## [PASSAGE FOR REVIEW]
-.-.-

• Actaea rubra

    Red Baneberry

Actaea rubra

Red Baneberry Description:

Actaea rubra, also known as red baneberry or red cohosh, is a native plant species found in the United States and Canada. It is a part of the Ranunculaceae family and is related to the well-known plant species, Aconitum napellus (monkshood).

Red baneberry is a tall, upright perennial that can grow up to 3 feet in height. It has attractive, finely divided leaves that are dark green in color and are arranged in a basal rosette. The plant produces clusters of small, white, fragrant flowers in the spring that give way to distinctive, red or white berry-like fruit in the summer. The fruit is poisonous if ingested, which is why the plant is also known as baneberry.

Red baneberry is often used in wildflower gardens, naturalistic landscapes, and woodland gardens due to its attractive foliage, fragrant flowers, and interesting fruit. It is also an important food source for wildlife, including birds and small mammals.

-.-.-

## [PROBLEM 1]
According to the red baneberry description, how tall can the plant grow?
## [PROBLEM 2]
Repeat the stretch of the red baneberry description from "Red baneberry is a" through "known as baneberry.".
The items have no connection to the red baneberry description.

-.-.-

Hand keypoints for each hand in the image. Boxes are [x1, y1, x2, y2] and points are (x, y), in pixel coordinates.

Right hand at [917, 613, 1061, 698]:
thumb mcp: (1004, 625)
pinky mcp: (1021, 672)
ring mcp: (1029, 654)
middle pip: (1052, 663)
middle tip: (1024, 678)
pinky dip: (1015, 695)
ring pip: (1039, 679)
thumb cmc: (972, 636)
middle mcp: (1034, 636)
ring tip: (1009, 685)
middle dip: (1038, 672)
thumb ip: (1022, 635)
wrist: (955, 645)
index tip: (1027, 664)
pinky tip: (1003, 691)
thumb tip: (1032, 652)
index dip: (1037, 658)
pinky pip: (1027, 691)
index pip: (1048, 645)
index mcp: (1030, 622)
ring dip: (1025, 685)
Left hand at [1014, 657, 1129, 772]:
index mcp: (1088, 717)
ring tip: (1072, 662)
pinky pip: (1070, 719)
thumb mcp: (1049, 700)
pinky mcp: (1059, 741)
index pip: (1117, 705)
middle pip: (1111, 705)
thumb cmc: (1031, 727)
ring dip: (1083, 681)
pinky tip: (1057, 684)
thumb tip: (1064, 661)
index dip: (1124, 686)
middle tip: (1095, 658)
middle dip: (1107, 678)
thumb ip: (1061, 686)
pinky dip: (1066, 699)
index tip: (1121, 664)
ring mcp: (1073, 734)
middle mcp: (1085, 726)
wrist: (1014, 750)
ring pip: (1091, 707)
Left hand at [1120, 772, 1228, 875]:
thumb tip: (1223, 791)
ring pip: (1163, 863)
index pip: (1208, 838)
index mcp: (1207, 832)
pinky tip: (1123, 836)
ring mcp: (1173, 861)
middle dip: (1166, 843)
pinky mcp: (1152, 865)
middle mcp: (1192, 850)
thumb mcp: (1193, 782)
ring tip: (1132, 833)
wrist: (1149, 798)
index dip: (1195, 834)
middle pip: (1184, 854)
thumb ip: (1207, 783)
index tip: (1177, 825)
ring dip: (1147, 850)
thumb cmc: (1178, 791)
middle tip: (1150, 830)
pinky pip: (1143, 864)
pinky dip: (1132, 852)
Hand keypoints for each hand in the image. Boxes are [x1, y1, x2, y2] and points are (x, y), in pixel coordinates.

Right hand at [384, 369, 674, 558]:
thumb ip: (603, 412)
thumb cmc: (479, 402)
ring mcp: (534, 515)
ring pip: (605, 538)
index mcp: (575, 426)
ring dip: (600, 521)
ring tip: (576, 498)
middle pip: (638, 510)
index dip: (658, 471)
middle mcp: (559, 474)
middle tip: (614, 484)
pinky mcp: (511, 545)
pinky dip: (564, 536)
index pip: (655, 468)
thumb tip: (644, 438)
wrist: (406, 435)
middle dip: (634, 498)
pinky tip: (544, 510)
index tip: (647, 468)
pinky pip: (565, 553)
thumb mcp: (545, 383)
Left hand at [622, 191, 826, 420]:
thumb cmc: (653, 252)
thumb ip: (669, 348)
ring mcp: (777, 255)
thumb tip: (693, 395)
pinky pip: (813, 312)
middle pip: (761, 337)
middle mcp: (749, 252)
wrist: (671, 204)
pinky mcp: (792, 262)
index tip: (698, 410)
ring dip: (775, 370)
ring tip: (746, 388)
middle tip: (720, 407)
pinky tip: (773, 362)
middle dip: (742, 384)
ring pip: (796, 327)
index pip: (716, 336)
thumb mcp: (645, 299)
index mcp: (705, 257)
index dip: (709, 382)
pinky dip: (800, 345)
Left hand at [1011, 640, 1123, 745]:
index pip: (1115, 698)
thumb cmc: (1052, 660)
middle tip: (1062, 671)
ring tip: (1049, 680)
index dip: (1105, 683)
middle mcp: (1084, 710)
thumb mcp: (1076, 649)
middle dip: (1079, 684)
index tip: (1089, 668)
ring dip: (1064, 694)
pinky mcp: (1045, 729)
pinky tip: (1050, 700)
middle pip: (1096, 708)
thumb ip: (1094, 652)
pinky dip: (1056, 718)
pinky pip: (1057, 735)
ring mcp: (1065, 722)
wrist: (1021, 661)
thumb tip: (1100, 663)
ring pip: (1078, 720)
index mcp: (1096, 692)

-.-.-

## [ANSWER AREA 1]
It can grow up to 3 feet in height.

## [ANSWER AREA 2]
Red baneberry is a tall, upright perennial that can grow up to 3 feet in height. It has attractive, finely divided leaves that are dark green in color and are arranged in a basal rosette. The plant produces clusters of small, white, fragrant flowers in the spring that give way to distinctive, red or white berry-like fruit in the summer. The fruit is poisonous if ingested, which is why the plant is also known as baneberry.